Aim of the exercise ▸ Write out every record exactly as it appears. Skip the pictures.
== Records for processing ==
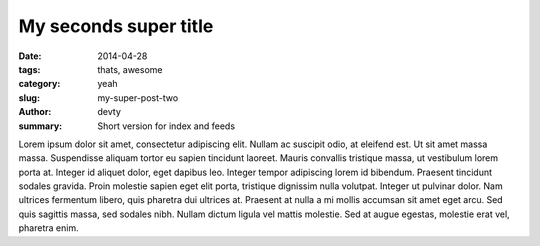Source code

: My seconds super title
######################

:date: 2014-04-28
:tags: thats, awesome
:category: yeah
:slug: my-super-post-two
:author: devty
:summary: Short version for index and feeds


Lorem ipsum dolor sit amet, consectetur adipiscing elit. Nullam ac suscipit odio, at eleifend est. Ut sit amet massa massa. Suspendisse aliquam tortor eu sapien tincidunt laoreet. Mauris convallis tristique massa, ut vestibulum lorem porta at. Integer id aliquet dolor, eget dapibus leo. Integer tempor adipiscing lorem id bibendum. Praesent tincidunt sodales gravida. Proin molestie sapien eget elit porta, tristique dignissim nulla volutpat. Integer ut pulvinar dolor. Nam ultrices fermentum libero, quis pharetra dui ultrices at. Praesent at nulla a mi mollis accumsan sit amet eget arcu. Sed quis sagittis massa, sed sodales nibh. Nullam dictum ligula vel mattis molestie. Sed at augue egestas, molestie erat vel, pharetra enim.

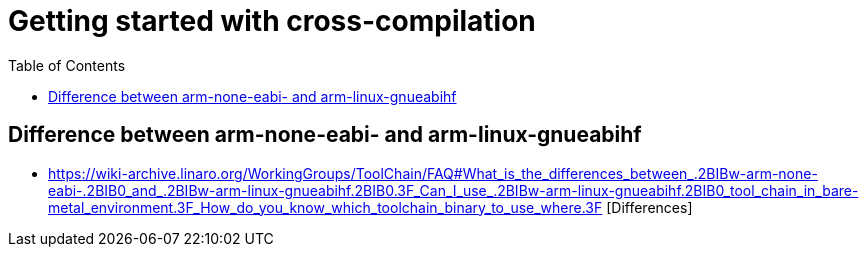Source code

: :imagesdir: images
:couchbase_version: current
:toc:
:project_id: gs-how-to-cmake
:icons: font
:source-highlighter: prettify
:tags: guides,meta

= Getting started with cross-compilation

== Difference between arm-none-eabi- and arm-linux-gnueabihf
  * https://wiki-archive.linaro.org/WorkingGroups/ToolChain/FAQ#What_is_the_differences_between_.2BIBw-arm-none-eabi-.2BIB0_and_.2BIBw-arm-linux-gnueabihf.2BIB0.3F_Can_I_use_.2BIBw-arm-linux-gnueabihf.2BIB0_tool_chain_in_bare-metal_environment.3F_How_do_you_know_which_toolchain_binary_to_use_where.3F [Differences]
===
Solution for this task ▸
Source code

: My seconds super title
######################

:date: 2014-04-28
:tags: thats, awesome
:category: yeah
:slug: my-super-post-two
:author: devty
:summary: Short version for index and feeds


Lorem ipsum dolor sit amet, consectetur adipiscing elit. Nullam ac suscipit odio, at eleifend est. Ut sit amet massa massa. Suspendisse aliquam tortor eu sapien tincidunt laoreet. Mauris convallis tristique massa, ut vestibulum lorem porta at. Integer id aliquet dolor, eget dapibus leo. Integer tempor adipiscing lorem id bibendum. Praesent tincidunt sodales gravida. Proin molestie sapien eget elit porta, tristique dignissim nulla volutpat. Integer ut pulvinar dolor. Nam ultrices fermentum libero, quis pharetra dui ultrices at. Praesent at nulla a mi mollis accumsan sit amet eget arcu. Sed quis sagittis massa, sed sodales nibh. Nullam dictum ligula vel mattis molestie. Sed at augue egestas, molestie erat vel, pharetra enim.

Source code

: :imagesdir: images
:couchbase_version: current
:toc:
:project_id: gs-how-to-cmake
:icons: font
:source-highlighter: prettify
:tags: guides,meta

= Getting started with cross-compilation

== Difference between arm-none-eabi- and arm-linux-gnueabihf
  * https://wiki-archive.linaro.org/WorkingGroups/ToolChain/FAQ#What_is_the_differences_between_.2BIBw-arm-none-eabi-.2BIB0_and_.2BIBw-arm-linux-gnueabihf.2BIB0.3F_Can_I_use_.2BIBw-arm-linux-gnueabihf.2BIB0_tool_chain_in_bare-metal_environment.3F_How_do_you_know_which_toolchain_binary_to_use_where.3F [Differences]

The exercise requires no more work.